Ummmmm. That’s about it isn’t it?

Protection and Belonging/Identity are both important basic needs we all have but putting boundaries in place often comes with a high price I’m often not conscious of:

  • Isolation – I’m alone on this side of the divide
  • Stagnation – I’m trapped in the same place
  • Ignorance – I don’t learn from what is on the other side
  • Conflict – the meeting of our boundaries is a place ripe for conflict.

Crossing The Borders

We don’t have to go into space to develop the consciousness and practices that allow us to cross the myriad of borders all around us.

1.   Individual Consciousness

For those who have seen the Earth from space, and for the hundreds and perhaps thousands more who will, the experience most certainly changes your perspective. The things that we share in our world are far more valuable than those which divide us. (Donald Williams, Space Shuttle flight 16 and 31)

Yes, I am a separate and unique individual. I am also not separate and I share many characteristics with those around me. I am alone and not alone. My masks and my distance from others may protect my identity and my physical world but they reinforce my separateness from rather than my connection with others.

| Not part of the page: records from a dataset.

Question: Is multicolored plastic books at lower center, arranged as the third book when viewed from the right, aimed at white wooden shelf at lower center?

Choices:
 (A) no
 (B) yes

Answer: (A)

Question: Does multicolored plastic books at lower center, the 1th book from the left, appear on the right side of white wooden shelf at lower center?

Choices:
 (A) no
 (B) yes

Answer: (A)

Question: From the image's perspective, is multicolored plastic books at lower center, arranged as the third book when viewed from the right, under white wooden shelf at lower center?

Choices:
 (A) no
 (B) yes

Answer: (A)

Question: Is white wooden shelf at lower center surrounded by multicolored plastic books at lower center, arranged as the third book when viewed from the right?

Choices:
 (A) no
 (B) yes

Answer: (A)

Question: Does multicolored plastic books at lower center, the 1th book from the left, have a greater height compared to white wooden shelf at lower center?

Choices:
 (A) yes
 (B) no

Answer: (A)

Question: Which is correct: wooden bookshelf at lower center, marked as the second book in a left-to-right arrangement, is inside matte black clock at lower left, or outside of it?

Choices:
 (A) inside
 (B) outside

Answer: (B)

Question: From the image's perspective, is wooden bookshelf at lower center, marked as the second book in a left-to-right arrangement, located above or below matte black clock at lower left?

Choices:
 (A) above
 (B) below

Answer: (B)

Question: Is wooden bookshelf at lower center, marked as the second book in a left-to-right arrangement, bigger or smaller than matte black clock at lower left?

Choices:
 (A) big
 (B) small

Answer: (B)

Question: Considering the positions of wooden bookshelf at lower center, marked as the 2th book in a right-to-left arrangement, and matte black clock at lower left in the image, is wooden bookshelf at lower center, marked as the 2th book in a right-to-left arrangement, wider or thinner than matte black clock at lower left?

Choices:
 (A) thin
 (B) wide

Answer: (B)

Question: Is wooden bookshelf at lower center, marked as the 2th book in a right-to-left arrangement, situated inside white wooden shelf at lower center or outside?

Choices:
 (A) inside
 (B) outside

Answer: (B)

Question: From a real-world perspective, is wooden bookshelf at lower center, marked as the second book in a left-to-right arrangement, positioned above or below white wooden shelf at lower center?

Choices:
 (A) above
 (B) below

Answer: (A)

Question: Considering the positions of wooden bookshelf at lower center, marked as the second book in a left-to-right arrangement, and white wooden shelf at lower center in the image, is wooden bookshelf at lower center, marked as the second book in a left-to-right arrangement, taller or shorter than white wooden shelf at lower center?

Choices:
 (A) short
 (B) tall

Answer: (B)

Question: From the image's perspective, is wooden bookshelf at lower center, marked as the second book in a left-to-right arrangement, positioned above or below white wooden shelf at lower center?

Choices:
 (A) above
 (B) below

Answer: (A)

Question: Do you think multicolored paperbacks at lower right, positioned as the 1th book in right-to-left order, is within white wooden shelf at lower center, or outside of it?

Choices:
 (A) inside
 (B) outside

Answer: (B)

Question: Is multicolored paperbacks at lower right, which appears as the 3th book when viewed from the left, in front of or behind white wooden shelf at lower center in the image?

For me, individual consciousness is about continually expanding my self awareness, capacity for love and connections with others. At the same time I want to protect myself when there is immediate danger.

Here are some things I try to practice:

  • Open myself to true intimacy with another human being
  • Show my vulnerability by expressing my inner world
  • Invite people into my home and share something of my life
  • Seek out views, ideas and beliefs that contradict my own
  • Travel and meet people on their own ground

2.   Social Consciousness

The first day or so we all pointed to our countries. The third or fourth day we were pointing to our continents. By the fifth day, we were aware of only one Earth. (Sultan bin Salman Al-Saud, Space Shuttle flight 18)

All social groupings, from family, to community to nation are human creations and an attempt to order and make sense of the complexity of humankind. Segregating into groups of people with similar characteristics, backgrounds, beliefs or interests may give me a sense of community but risks missing out on what others have to offer.

For me, social consciousness is about developing my awareness of the interconnections between us, enjoying the support and fun of community and an active curiosity about all other groups.

More things I try to do:

  • Be wary of membership of any ‘exclusive’ group
  • Resist labelling myself as belonging to any social group –or at least resist attachment to the labels
  • Move in and out of social groups
  • Encourage co-operation rather then competition (I think it’s both more fun and more productive)
  • Support those seeking to break down borders between groups of people, whether national, ethnic, religious, sexual orientation or whatever.

3.   Global Consciousness

You develop an instant global consciousness, a people orientation, an intense dissatisfaction with the state of the world, and a compulsion to do something about it. From out there on the moon, international politics look so petty. You want to grab a politician by the scruff of the neck and drag him a quarter of a million miles out and say, “Look at that, you son of a bitch.” (Edgar Mitchell, Apollo 14)

We are not above or below the world but are an integral part of it. Of all creatures we have the power to make huge differences to the delicate balance of the ecology of the world. We also understand that our actions have consequences even when we don’t know what they are – and this gives us great responsibility. Our borders and boundaries give us an illusion of permanence. But it is an illusion and we are no more permanent than the dinosaurs or the creatures we have driven to extinction.

For me, global consciousness is about awareness of the amazing complexity and interrelationships between all that is contained on this planet. It’s about taking responsibility for my actions with a view to the world I want to leave for my children to enjoy.

  • Pay attention to my ‘footprint’, carbon or otherwise
  • Consume only what I need
  • Spend time in nature whenever possible
  • Treat all life as sacred and worth taking care of.